* [Problem to work on]:
Express every line of the records below as a JSON list of strings, with one string per line and blank lines omitted.

* [Source material]:
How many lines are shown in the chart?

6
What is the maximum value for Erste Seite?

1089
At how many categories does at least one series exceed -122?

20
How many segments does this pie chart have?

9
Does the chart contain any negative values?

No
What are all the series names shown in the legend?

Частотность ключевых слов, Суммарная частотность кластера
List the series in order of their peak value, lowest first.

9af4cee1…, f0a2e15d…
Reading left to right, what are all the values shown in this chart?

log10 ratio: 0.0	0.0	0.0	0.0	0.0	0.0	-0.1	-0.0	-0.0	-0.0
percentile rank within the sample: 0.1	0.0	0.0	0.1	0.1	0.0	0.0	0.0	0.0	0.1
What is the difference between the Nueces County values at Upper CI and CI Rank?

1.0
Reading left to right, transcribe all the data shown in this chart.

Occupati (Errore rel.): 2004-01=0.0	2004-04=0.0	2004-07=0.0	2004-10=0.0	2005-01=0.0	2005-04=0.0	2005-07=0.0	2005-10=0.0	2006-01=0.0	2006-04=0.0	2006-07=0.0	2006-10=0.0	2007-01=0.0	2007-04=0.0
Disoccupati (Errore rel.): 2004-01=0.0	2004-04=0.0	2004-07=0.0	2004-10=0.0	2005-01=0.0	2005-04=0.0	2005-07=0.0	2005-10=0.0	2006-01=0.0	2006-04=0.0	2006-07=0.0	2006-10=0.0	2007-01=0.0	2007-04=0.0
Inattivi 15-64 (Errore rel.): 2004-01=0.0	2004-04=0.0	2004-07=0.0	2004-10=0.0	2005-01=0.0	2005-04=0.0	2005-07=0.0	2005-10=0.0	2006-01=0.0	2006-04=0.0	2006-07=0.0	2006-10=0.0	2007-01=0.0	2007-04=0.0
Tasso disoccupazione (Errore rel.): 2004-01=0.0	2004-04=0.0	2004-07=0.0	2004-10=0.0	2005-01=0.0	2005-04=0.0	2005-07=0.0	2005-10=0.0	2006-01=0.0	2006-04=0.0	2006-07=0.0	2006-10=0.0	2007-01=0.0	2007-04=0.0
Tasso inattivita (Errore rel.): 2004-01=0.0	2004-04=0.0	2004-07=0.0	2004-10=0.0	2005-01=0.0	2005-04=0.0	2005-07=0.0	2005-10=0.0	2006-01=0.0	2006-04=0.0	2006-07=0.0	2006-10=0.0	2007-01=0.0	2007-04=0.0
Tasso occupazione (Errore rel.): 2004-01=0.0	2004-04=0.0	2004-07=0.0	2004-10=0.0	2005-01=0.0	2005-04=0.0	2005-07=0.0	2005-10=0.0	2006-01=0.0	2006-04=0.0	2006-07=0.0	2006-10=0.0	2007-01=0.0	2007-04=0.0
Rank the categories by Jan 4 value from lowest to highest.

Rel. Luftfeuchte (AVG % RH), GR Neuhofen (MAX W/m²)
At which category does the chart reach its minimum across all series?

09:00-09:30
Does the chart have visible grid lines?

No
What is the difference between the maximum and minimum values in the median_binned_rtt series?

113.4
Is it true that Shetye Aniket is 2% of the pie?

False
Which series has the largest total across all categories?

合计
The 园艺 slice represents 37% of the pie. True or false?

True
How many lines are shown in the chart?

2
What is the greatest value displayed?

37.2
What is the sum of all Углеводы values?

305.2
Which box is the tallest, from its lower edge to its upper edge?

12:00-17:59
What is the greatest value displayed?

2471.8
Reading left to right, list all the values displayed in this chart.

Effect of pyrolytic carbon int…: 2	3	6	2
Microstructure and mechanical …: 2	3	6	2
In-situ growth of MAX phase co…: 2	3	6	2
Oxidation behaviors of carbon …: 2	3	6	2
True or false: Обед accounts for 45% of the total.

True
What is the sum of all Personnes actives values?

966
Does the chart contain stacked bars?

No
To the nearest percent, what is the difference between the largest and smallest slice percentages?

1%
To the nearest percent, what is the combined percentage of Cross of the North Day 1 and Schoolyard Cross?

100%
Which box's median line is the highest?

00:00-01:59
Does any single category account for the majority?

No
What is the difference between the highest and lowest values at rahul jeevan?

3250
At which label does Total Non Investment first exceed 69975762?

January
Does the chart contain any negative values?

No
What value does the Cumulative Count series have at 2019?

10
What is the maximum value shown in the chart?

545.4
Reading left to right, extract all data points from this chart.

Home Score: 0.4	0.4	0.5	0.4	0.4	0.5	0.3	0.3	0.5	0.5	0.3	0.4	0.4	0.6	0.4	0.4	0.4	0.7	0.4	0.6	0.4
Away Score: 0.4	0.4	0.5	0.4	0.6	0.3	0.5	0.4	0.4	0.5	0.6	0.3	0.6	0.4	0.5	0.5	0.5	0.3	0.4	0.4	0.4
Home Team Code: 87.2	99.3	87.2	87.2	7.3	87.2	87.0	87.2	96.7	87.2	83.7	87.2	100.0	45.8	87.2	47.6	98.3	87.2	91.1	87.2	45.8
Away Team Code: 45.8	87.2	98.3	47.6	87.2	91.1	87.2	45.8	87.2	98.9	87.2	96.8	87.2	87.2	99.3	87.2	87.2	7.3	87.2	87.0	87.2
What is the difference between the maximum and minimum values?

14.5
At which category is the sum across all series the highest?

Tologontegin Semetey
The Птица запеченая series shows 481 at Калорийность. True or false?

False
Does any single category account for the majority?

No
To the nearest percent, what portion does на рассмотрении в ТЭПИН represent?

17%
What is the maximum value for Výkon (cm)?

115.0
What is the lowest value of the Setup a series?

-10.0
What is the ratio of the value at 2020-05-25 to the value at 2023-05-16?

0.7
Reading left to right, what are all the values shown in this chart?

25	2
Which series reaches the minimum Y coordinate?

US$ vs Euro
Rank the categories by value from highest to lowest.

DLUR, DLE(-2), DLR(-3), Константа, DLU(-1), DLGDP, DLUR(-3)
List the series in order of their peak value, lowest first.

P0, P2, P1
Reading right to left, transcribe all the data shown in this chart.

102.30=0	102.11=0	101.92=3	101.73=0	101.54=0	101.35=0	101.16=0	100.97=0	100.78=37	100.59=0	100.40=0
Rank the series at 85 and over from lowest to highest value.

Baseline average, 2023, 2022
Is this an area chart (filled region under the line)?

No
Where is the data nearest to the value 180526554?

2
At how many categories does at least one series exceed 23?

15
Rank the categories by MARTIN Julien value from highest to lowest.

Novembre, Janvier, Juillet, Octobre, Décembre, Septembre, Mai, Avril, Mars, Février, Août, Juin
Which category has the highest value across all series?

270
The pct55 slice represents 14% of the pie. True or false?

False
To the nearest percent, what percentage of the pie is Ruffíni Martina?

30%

* [Reply to the task]:
[
  "How many lines are shown in the chart?",
  "6",
  "What is the maximum value for Erste Seite?",
  "1089",
  "At how many categories does at least one series exceed -122?",
  "20",
  "How many segments does this pie chart have?",
  "9",
  "Does the chart contain any negative values?",
  "No",
  "What are all the series names shown in the legend?",
  "Частотность ключевых слов, Суммарная частотность кластера",
  "List the series in order of their peak value, lowest first.",
  "9af4cee1…, f0a2e15d…",
  "Reading left to right, what are all the values shown in this chart?",
  "log10 ratio: 0.0\t0.0\t0.0\t0.0\t0.0\t0.0\t-0.1\t-0.0\t-0.0\t-0.0",
  "percentile rank within the sample: 0.1\t0.0\t0.0\t0.1\t0.1\t0.0\t0.0\t0.0\t0.0\t0.1",
  "What is the difference between the Nueces County values at Upper CI and CI Rank?",
  "1.0",
  "Reading left to right, transcribe all the data shown in this chart.",
  "Occupati (Errore rel.): 2004-01=0.0\t2004-04=0.0\t2004-07=0.0\t2004-10=0.0\t2005-01=0.0\t2005-04=0.0\t2005-07=0.0\t2005-10=0.0\t2006-01=0.0\t2006-04=0.0\t2006-07=0.0\t2006-10=0.0\t2007-01=0.0\t2007-04=0.0",
  "Disoccupati (Errore rel.): 2004-01=0.0\t2004-04=0.0\t2004-07=0.0\t2004-10=0.0\t2005-01=0.0\t2005-04=0.0\t2005-07=0.0\t2005-10=0.0\t2006-01=0.0\t2006-04=0.0\t2006-07=0.0\t2006-10=0.0\t2007-01=0.0\t2007-04=0.0",
  "Inattivi 15-64 (Errore rel.): 2004-01=0.0\t2004-04=0.0\t2004-07=0.0\t2004-10=0.0\t2005-01=0.0\t2005-04=0.0\t2005-07=0.0\t2005-10=0.0\t2006-01=0.0\t2006-04=0.0\t2006-07=0.0\t2006-10=0.0\t2007-01=0.0\t2007-04=0.0",
  "Tasso disoccupazione (Errore rel.): 2004-01=0.0\t2004-04=0.0\t2004-07=0.0\t2004-10=0.0\t2005-01=0.0\t2005-04=0.0\t2005-07=0.0\t2005-10=0.0\t2006-01=0.0\t2006-04=0.0\t2006-07=0.0\t2006-10=0.0\t2007-01=0.0\t2007-04=0.0",
  "Tasso inattivita (Errore rel.): 2004-01=0.0\t2004-04=0.0\t2004-07=0.0\t2004-10=0.0\t2005-01=0.0\t2005-04=0.0\t2005-07=0.0\t2005-10=0.0\t2006-01=0.0\t2006-04=0.0\t2006-07=0.0\t2006-10=0.0\t2007-01=0.0\t2007-04=0.0",
  "Tasso occupazione (Errore rel.): 2004-01=0.0\t2004-04=0.0\t2004-07=0.0\t2004-10=0.0\t2005-01=0.0\t2005-04=0.0\t2005-07=0.0\t2005-10=0.0\t2006-01=0.0\t2006-04=0.0\t2006-07=0.0\t2006-10=0.0\t2007-01=0.0\t2007-04=0.0",
  "Rank the categories by Jan 4 value from lowest to highest.",
  "Rel. Luftfeuchte (AVG % RH), GR Neuhofen (MAX W/m²)",
  "At which category does the chart reach its minimum across all series?",
  "09:00-09:30",
  "Does the chart have visible grid lines?",
  "No",
  "What is the difference between the maximum and minimum values in the median_binned_rtt series?",
  "113.4",
  "Is it true that Shetye Aniket is 2% of the pie?",
  "False",
  "Which series has the largest total across all categories?",
  "合计",
  "The 园艺 slice represents 37% of the pie. True or false?",
  "True",
  "How many lines are shown in the chart?",
  "2",
  "What is the greatest value displayed?",
  "37.2",
  "What is the sum of all Углеводы values?",
  "305.2",
  "Which box is the tallest, from its lower edge to its upper edge?",
  "12:00-17:59",
  "What is the greatest value displayed?",
  "2471.8",
  "Reading left to right, list all the values displayed in this chart.",
  "Effect of pyrolytic carbon int…: 2\t3\t6\t2",
  "Microstructure and mechanical …: 2\t3\t6\t2",
  "In-situ growth of MAX phase co…: 2\t3\t6\t2",
  "Oxidation behaviors of carbon …: 2\t3\t6\t2",
  "True or false: Обед accounts for 45% of the total.",
  "True",
  "What is the sum of all Personnes actives values?",
  "966",
  "Does the chart contain stacked bars?",
  "No",
  "To the nearest percent, what is the difference between the largest and smallest slice percentages?",
  "1%",
  "To the nearest percent, what is the combined percentage of Cross of the North Day 1 and Schoolyard Cross?",
  "100%",
  "Which box's median line is the highest?",
  "00:00-01:59",
  "Does any single category account for the majority?",
  "No",
  "What is the difference between the highest and lowest values at rahul jeevan?",
  "3250",
  "At which label does Total Non Investment first exceed 69975762?",
  "January",
  "Does the chart contain any negative values?",
  "No",
  "What value does the Cumulative Count series have at 2019?",
  "10",
  "What is the maximum value shown in the chart?",
  "545.4",
  "Reading left to right, extract all data points from this chart.",
  "Home Score: 0.4\t0.4\t0.5\t0.4\t0.4\t0.5\t0.3\t0.3\t0.5\t0.5\t0.3\t0.4\t0.4\t0.6\t0.4\t0.4\t0.4\t0.7\t0.4\t0.6\t0.4",
  "Away Score: 0.4\t0.4\t0.5\t0.4\t0.6\t0.3\t0.5\t0.4\t0.4\t0.5\t0.6\t0.3\t0.6\t0.4\t0.5\t0.5\t0.5\t0.3\t0.4\t0.4\t0.4",
  "Home Team Code: 87.2\t99.3\t87.2\t87.2\t7.3\t87.2\t87.0\t87.2\t96.7\t87.2\t83.7\t87.2\t100.0\t45.8\t87.2\t47.6\t98.3\t87.2\t91.1\t87.2\t45.8",
  "Away Team Code: 45.8\t87.2\t98.3\t47.6\t87.2\t91.1\t87.2\t45.8\t87.2\t98.9\t87.2\t96.8\t87.2\t87.2\t99.3\t87.2\t87.2\t7.3\t87.2\t87.0\t87.2",
  "What is the difference between the maximum and minimum values?",
  "14.5",
  "At which category is the sum across all series the highest?",
  "Tologontegin Semetey",
  "The Птица запеченая series shows 481 at Калорийность. True or false?",
  "False",
  "Does any single category account for the majority?",
  "No",
  "To the nearest percent, what portion does на рассмотрении в ТЭПИН represent?",
  "17%",
  "What is the maximum value for Výkon (cm)?",
  "115.0",
  "What is the lowest value of the Setup a series?",
  "-10.0",
  "What is the ratio of the value at 2020-05-25 to the value at 2023-05-16?",
  "0.7",
  "Reading left to right, what are all the values shown in this chart?",
  "25\t2",
  "Which series reaches the minimum Y coordinate?",
  "US$ vs Euro",
  "Rank the categories by value from highest to lowest.",
  "DLUR, DLE(-2), DLR(-3), Константа, DLU(-1), DLGDP, DLUR(-3)",
  "List the series in order of their peak value, lowest first.",
  "P0, P2, P1",
  "Reading right to left, transcribe all the data shown in this chart.",
  "102.30=0\t102.11=0\t101.92=3\t101.73=0\t101.54=0\t101.35=0\t101.16=0\t100.97=0\t100.78=37\t100.59=0\t100.40=0",
  "Rank the series at 85 and over from lowest to highest value.",
  "Baseline average, 2023, 2022",
  "Is this an area chart (filled region under the line)?",
  "No",
  "Where is the data nearest to the value 180526554?",
  "2",
  "At how many categories does at least one series exceed 23?",
  "15",
  "Rank the categories by MARTIN Julien value from highest to lowest.",
  "Novembre, Janvier, Juillet, Octobre, Décembre, Septembre, Mai, Avril, Mars, Février, Août, Juin",
  "Which category has the highest value across all series?",
  "270",
  "The pct55 slice represents 14% of the pie. True or false?",
  "False",
  "To the nearest percent, what percentage of the pie is Ruffíni Martina?",
  "30%"
]